§ SET EXERCISE
Reproduce every line of the records below verbatim, leaving out the pictures.

── EXCERPTED DATA

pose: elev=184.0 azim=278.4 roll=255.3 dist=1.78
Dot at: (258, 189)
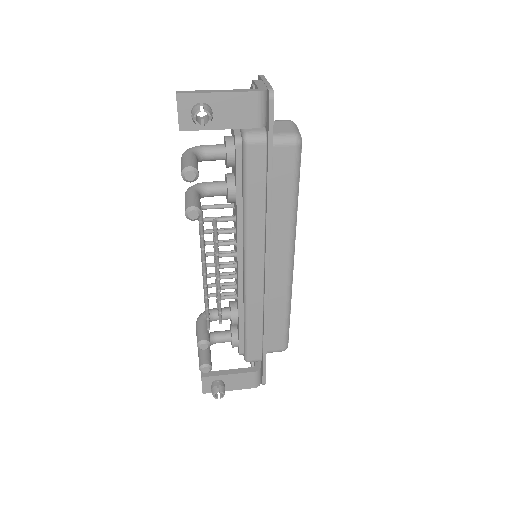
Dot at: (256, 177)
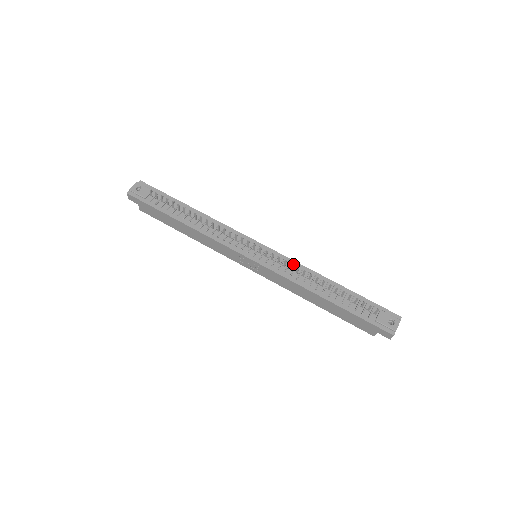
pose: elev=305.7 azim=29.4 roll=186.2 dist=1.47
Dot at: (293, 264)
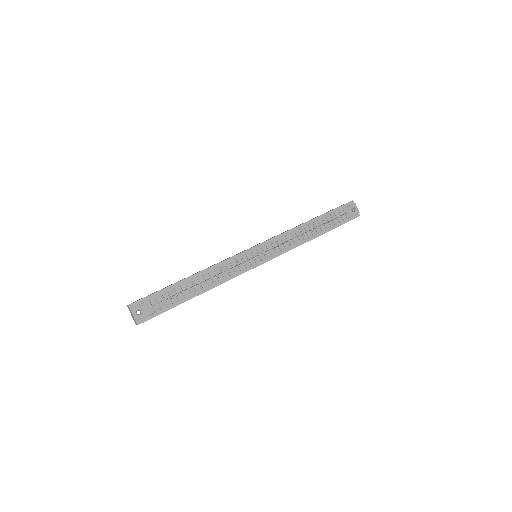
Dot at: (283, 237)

────

§ RIGHT ANSWER
pose: elev=184.0 azim=278.4 roll=255.3 dist=1.78
Dot at: (258, 189)
Dot at: (256, 177)
pose: elev=305.7 azim=29.4 roll=186.2 dist=1.47
Dot at: (293, 264)
Dot at: (283, 237)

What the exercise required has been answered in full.